Engine/RAG Dashboard¶

Purpose and audience¶

Purpose: provide one operational overview for the online query runtime and the async indexing pipeline.
Audience: engineers and operators diagnosing latency, failure rate, queue pressure, and ingestion backlog.
Source of truth: monitoring/grafana/dashboards/engine-rag.json
Live dashboard: Grafana Engine/RAG dashboard for RagLogic AI

Provisioned panel inventory¶

Overview and backend health
RAG runtime health and collection availability
Query rate by mode and by outcome
Query latency by mode and phase latency p95
Provider and retrieval error breakdown
Queue depth
Errors per minute
Traffic
Pipeline progress and counters
Relation sync and extraction status
Worker throughput and latency

Current panel-to-signal mapping¶

Expected signal	Current coverage	Notes
Gateway backend health	Present	`lalandre_api_gateway_backend_health`
Gateway traffic	Present	Query and search rates are graphed
Gateway proxy errors	Present	Proxy error rate is graphed
RAG backend health	Present	`lalandre_rag_service_backend_health` including collections
RAG query modes	Present	`lalandre_rag_service_query_requests_total` broken down by `mode`
RAG outcomes	Present	`lalandre_rag_service_query_requests_total` broken down by `outcome`
Query latency by mode	Present	`lalandre_rag_service_query_duration_seconds_bucket`
RAG phase durations	Present	`lalandre_rag_service_phase_duration_seconds_bucket`
Provider errors	Present	`lalandre_rag_service_provider_errors_total`
Retrieval errors	Present	`lalandre_rag_retrieval_errors_total`
Queue depth	Present	Redis key size panels
Worker throughput	Present	Chunking, embedding, extraction job rate panels
Worker latency	Present	Histogram quantiles for worker durations
Extraction backlog and relation sync	Present	Extraction status and graph sync panels

Validation notes¶

The dashboard now exposes the core runtime signals that were previously missing:

canonical query modes such as rag, llm_only, summarize, and compare,
response outcomes including grounded, weakly_grounded, clarify, and hard_block,
request latency by mode,
phase latency via lalandre_rag_service_phase_duration_seconds,
provider failures, retrieval failures, and rag-service backend health.
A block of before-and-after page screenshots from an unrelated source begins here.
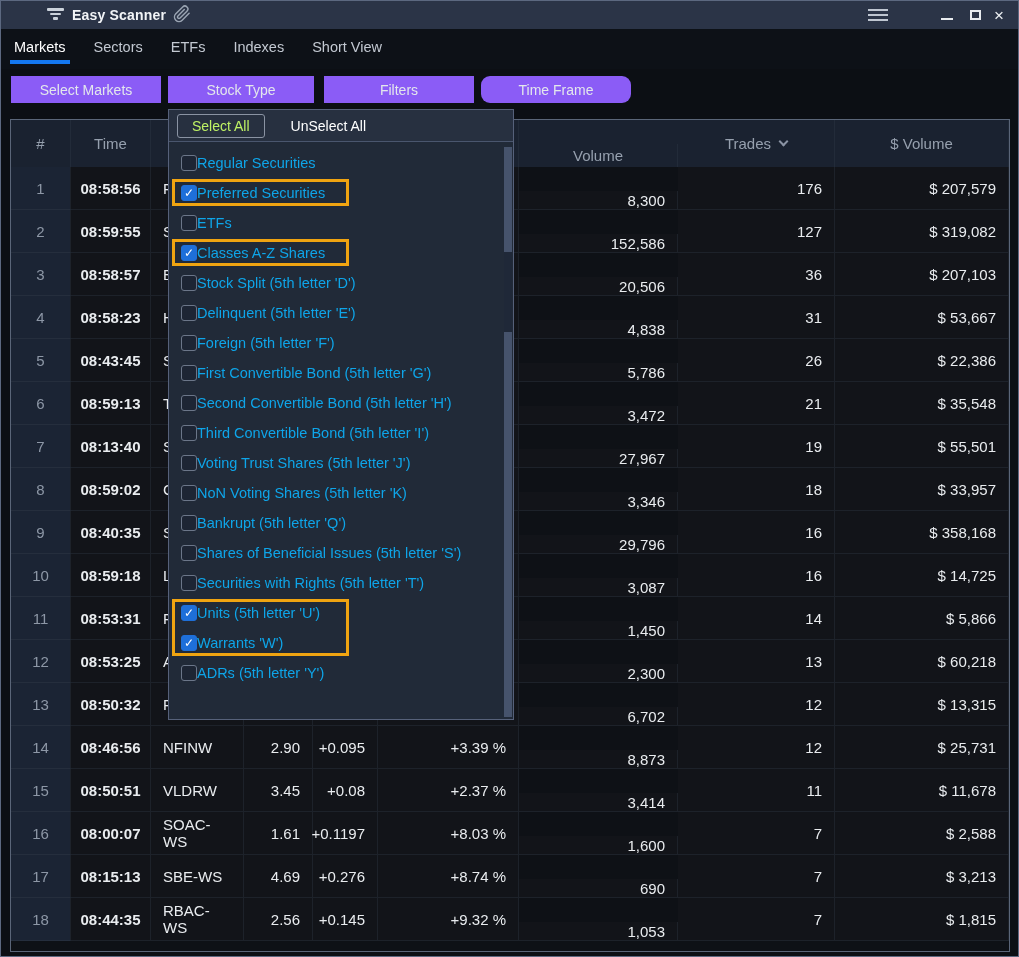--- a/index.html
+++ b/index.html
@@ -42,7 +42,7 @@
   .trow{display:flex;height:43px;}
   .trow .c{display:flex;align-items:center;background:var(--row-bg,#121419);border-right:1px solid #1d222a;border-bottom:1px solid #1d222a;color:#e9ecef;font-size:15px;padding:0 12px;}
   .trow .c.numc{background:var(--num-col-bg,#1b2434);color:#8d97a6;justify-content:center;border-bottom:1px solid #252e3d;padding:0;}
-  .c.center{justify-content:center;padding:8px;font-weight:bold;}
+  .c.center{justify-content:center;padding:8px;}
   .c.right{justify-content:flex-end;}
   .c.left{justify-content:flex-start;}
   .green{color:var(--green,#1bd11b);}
This validates the dashboard for the current runtime metrics surface described in the codebase and in the Sphinx operations pages.

Completion checklist¶

[x] Provisioned dashboard JSON is versioned in the repo.
[x] Existing panels are inventoried.
[x] Runtime metrics have been compared with panel coverage.
[x] Query mode coverage is complete.
[x] Query outcome coverage is complete.
[x] Phase timing coverage is complete.
[x] Provider and retrieval error coverage is complete.
[x] RAG backend health coverage is complete.